(INPUT MATERIAL Opens)
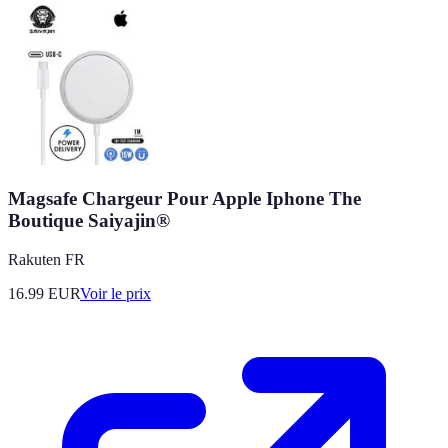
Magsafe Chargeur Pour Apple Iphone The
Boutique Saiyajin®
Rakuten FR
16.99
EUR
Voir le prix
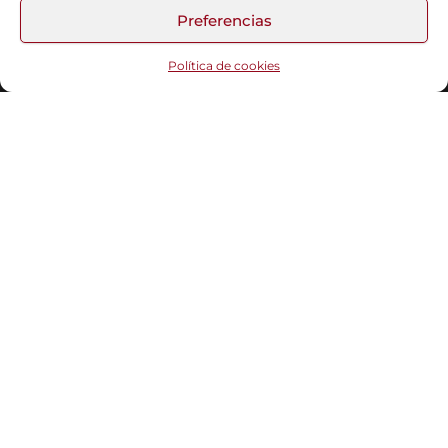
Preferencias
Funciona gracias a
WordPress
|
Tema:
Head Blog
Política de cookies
(INPUT MATERIAL Closes)
(INPUT MATERIAL Opens)
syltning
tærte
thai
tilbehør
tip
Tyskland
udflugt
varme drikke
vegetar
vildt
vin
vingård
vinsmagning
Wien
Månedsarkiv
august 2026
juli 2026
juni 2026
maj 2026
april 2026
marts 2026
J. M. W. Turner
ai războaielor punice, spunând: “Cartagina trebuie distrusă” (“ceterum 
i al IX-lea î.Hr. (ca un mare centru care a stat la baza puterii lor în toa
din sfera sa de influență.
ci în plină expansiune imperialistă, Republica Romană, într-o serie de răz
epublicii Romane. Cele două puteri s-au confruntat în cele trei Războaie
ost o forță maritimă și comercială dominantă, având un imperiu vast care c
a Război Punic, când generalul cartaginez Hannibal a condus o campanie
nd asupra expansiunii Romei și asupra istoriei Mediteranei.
(INPUT MATERIAL Closes)
ACTIVITY
When the word "care" shows up in a line of the material, count that line; report only the final number.

ANSWER TO THIS PROBLEM
2